### Records shown
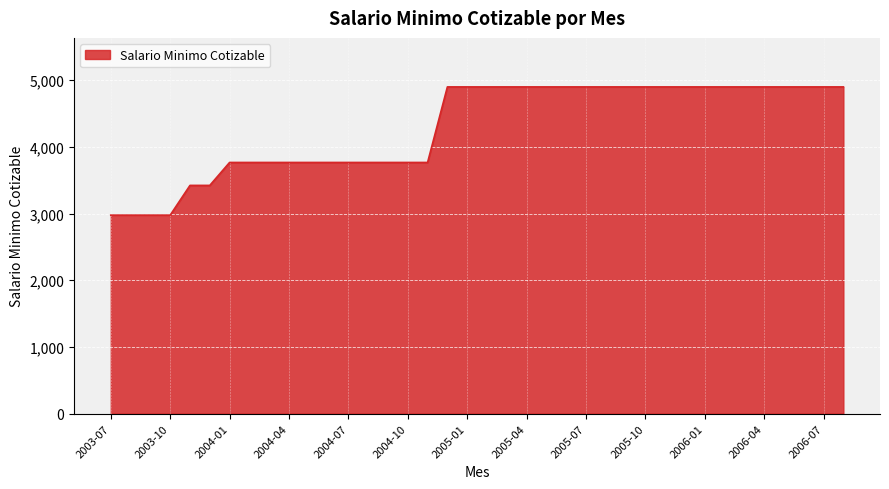

What is the maximum value shown in the chart?

4900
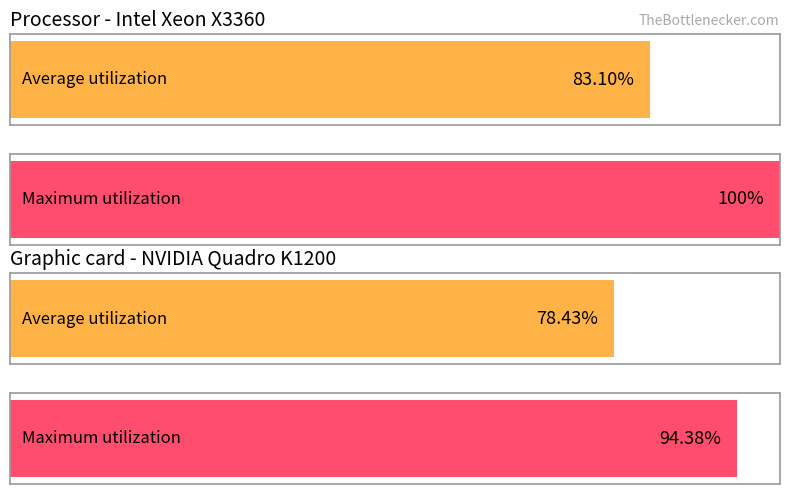

Are the bars grouped side by side (vs. stacked)?

Yes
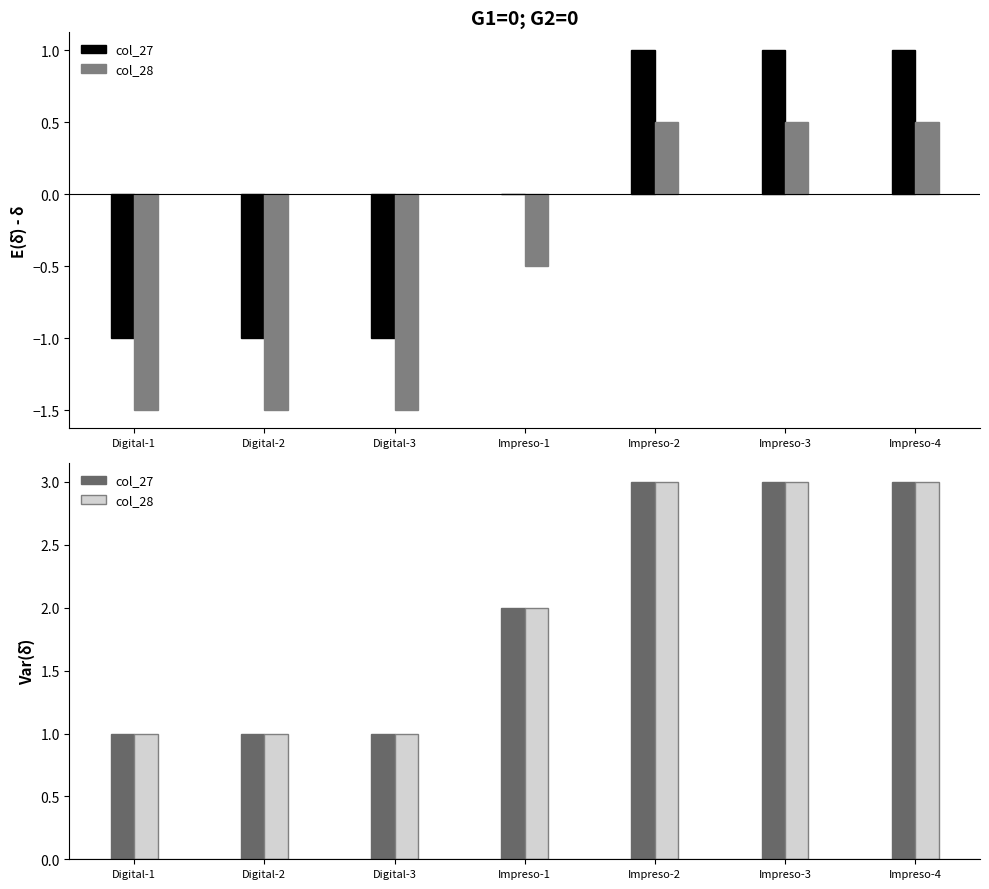

What is the label of the 6th bar from the right?

Digital-2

### Problem description
Copy out every line of the items above without changing anything, but leave out the pictures.

### Solution to this exercise
What is the maximum value shown in the chart?

4900

Are the bars grouped side by side (vs. stacked)?

Yes

What is the label of the 6th bar from the right?

Digital-2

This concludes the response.